JAKARTA, TRENASIA.ID--Satu setengah ribu meter persegi lahan milik pemda di Cakung, Jakarta Timur, selama bertahun-tahun tidak dipakai siapapun. Sekarang di sana ada greenhouse, kolam bioflok ikan lele, dan kebun hidroponik yang menghasilkan bayam, pakcoy, kangkung, sampai cabai rawit. 

Yang mengelolanya? Ibu-ibu pensiunan dari RT 09/RW 13 Penggilingan. Ini bukan cerita soal CSR yang bagus di atas kertas. Kelompok Tani Buaran Citra Lestari sudah mulai bergerak sejak 2021, sebelum BRI masuk sekalipun.

Mulai dari Kolam Ikan

"Pada saat itu urban farming di kota sedang ramai. Akhirnya, di tahun 2021 mulai dibangun secara bertahap fasilitas yang terkait. Pertama kita bikin kolam ikan dulu, ada yang bioflok, ada yang konvensional. Lalu ada ruang hidroponiknya juga, hingga akhirnya diresmikan pada Desember 2022," cerita Lydwina, ketua kelompok.

Warga memulai, BRI kemudian masuk dan memperkuat. Dukungan program BRInita datang di 2025: greenhouse, ruang pengelolaan maggot, pelatihan hidroponik, pengolahan ikan lele, sampai makanan dan minuman. 

Tahun 2026 lanjut lagi, pelatihan budidaya anggur, nugget bayam, kerajinan ecoprint dari daun, packaging, pemasaran.

Yang Dicapai Sejak 2022

Dalam tiga tahun berjalan, BRInita sudah menjangkau:

  • 40 kelompok tani di 40 titik ruang terbuka hijau
  • 1.351 orang terlibat aktif
  • 25.828 tanaman sayuran diproduksi
  • 12.120 liter pupuk organik cair dihasilkan
  • 2.315 liter enzim ramah lingkungan
  • 100 kg maggot BSF
  • Efisiensi emisi setara 645,7 kg CO₂
  • Kontribusi 47% terhadap peningkatan IPM perempuan

Angka IPM itu perlu dicermati lebih jauh konteks metodologinya, tapi yang bisa dilihat langsung ada di kebun dan kolam, bukan di laporan.

Lebih Sehat

Yang paling jujur justru bukan soal angka panen. Ina cerita soal anggotanya yang kebanyakan pensiunan.

"Kalau sisi positif yang benar-benar dirasakan, kebanyakan anggota kita kan pensiunan, jadi bisa menyalurkan hobi. Kita bisa lebih produktif mengisi waktu kosong, hasilnya juga benar-benar bermanfaat. Kita juga lebih sehat karena pagi-pagi sudah melihat yang hijau-hijau dan berkegiatan di lahan," katanya.

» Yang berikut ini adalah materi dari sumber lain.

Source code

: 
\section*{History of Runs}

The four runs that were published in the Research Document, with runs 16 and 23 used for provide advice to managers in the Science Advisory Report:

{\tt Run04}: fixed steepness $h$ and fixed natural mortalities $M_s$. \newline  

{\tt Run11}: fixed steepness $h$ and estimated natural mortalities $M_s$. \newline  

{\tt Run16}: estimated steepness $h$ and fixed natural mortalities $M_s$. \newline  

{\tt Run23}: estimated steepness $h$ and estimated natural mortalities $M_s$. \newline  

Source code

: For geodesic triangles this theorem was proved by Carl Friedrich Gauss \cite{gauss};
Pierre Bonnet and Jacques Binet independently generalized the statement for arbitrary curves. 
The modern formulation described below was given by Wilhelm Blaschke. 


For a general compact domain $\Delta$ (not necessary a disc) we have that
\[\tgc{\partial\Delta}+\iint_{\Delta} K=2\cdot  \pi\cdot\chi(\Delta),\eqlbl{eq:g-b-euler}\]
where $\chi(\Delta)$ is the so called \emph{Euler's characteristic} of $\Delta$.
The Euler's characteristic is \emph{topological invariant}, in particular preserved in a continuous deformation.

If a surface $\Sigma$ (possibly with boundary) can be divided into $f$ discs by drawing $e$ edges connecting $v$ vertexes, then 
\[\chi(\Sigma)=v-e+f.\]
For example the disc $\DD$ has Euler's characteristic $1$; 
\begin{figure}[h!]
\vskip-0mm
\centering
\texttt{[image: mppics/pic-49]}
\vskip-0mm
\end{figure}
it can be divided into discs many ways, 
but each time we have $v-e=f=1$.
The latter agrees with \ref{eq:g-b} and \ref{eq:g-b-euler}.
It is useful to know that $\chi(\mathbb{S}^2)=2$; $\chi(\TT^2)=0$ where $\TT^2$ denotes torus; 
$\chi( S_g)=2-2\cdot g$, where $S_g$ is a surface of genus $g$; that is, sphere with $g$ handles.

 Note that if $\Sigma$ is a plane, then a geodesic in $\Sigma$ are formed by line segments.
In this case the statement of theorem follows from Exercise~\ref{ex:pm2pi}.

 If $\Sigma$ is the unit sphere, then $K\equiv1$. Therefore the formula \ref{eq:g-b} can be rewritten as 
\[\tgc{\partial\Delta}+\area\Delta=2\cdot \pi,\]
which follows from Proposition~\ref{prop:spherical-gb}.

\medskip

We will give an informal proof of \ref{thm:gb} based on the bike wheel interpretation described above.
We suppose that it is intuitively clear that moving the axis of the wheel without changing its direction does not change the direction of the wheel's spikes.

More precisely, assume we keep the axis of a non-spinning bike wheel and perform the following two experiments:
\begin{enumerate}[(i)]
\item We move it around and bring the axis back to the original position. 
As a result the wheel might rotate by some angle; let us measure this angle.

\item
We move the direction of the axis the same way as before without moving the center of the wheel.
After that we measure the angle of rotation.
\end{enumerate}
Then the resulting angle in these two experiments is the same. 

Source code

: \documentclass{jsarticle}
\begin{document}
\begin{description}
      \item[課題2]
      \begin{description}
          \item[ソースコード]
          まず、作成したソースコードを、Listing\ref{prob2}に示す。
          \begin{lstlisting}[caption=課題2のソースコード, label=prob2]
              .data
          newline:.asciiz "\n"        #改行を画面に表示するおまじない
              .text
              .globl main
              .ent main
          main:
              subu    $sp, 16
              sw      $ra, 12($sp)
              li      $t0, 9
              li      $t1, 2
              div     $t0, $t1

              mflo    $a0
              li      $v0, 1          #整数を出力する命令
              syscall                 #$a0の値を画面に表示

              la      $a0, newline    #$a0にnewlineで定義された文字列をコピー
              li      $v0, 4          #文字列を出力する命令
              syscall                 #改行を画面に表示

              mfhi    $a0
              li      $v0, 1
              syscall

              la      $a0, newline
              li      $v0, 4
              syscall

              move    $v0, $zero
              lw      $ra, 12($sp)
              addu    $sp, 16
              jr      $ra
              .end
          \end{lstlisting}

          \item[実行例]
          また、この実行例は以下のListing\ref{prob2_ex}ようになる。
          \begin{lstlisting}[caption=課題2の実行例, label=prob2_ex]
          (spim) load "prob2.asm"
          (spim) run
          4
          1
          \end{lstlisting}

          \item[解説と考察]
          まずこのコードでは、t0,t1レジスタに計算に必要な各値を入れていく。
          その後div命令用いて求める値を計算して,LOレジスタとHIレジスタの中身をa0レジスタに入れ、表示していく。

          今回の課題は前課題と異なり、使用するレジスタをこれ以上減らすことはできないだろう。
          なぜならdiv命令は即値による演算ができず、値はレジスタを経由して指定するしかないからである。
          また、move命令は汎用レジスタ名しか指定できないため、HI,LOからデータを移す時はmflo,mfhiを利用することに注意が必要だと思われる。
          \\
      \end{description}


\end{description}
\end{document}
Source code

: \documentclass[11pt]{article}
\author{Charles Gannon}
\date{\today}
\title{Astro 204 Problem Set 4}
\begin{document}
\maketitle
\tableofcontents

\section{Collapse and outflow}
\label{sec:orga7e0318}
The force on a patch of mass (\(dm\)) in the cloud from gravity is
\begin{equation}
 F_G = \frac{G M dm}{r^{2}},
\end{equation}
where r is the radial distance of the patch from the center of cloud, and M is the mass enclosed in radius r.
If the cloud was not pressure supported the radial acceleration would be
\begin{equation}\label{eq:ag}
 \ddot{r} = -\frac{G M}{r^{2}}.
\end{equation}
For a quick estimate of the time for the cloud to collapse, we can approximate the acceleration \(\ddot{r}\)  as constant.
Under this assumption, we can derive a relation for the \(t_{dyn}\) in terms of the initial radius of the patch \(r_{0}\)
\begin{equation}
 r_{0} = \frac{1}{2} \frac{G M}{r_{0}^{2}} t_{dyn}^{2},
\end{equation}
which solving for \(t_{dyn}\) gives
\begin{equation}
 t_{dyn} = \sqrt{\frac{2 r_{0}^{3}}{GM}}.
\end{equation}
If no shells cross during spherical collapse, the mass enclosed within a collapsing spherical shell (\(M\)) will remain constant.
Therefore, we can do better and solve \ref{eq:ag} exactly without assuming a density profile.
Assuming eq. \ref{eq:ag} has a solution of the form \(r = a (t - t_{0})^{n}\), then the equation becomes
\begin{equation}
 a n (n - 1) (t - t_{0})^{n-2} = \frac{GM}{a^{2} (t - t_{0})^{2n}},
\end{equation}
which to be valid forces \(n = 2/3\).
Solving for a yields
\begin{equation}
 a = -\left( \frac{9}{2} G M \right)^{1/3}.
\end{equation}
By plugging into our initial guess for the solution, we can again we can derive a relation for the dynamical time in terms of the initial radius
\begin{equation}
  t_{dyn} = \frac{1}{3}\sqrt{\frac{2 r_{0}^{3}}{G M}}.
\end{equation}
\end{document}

Ada yang lebih susah diukur dari urban farming semacam ini: nilai sosialnya. Pensiunan yang punya tempat berkumpul, kegiatan yang terasa berguna, dan hasil panen yang bisa dibawa pulang. Itu tidak masuk laporan CSR mana pun, tapi kemungkinan besar itulah yang membuat kelompok ini masih aktif sampai sekarang.

Konteks Asia

Model seperti ini tidak unik untuk Jakarta. Di Hanoi, Manila, dan Bangkok, urban farming komunitas dengan dukungan korporasi atau pemerintah kota sudah cukup umum, dan hasilnya beragam. 

Yang membedakan BRInita adalah pendekatannya yang tidak berhenti di infrastruktur fisik, tapi masuk ke pelatihan pascapanen dan pemasaran. Itu yang biasanya jadi titik gagal program serupa di negara lain.

Corporate Secretary BRI Dhanny menyebut program ini sejalan dengan semangat Kartini: "mengubah keterbatasan menjadi kekuatan, dan menjadikan perempuan sebagai pusat dari perubahan yang bermakna."

Kalimat yang terdengar seremonial. Tapi di Cakung, setidaknya ada lahan yang dulu kosong dan sekarang tidak.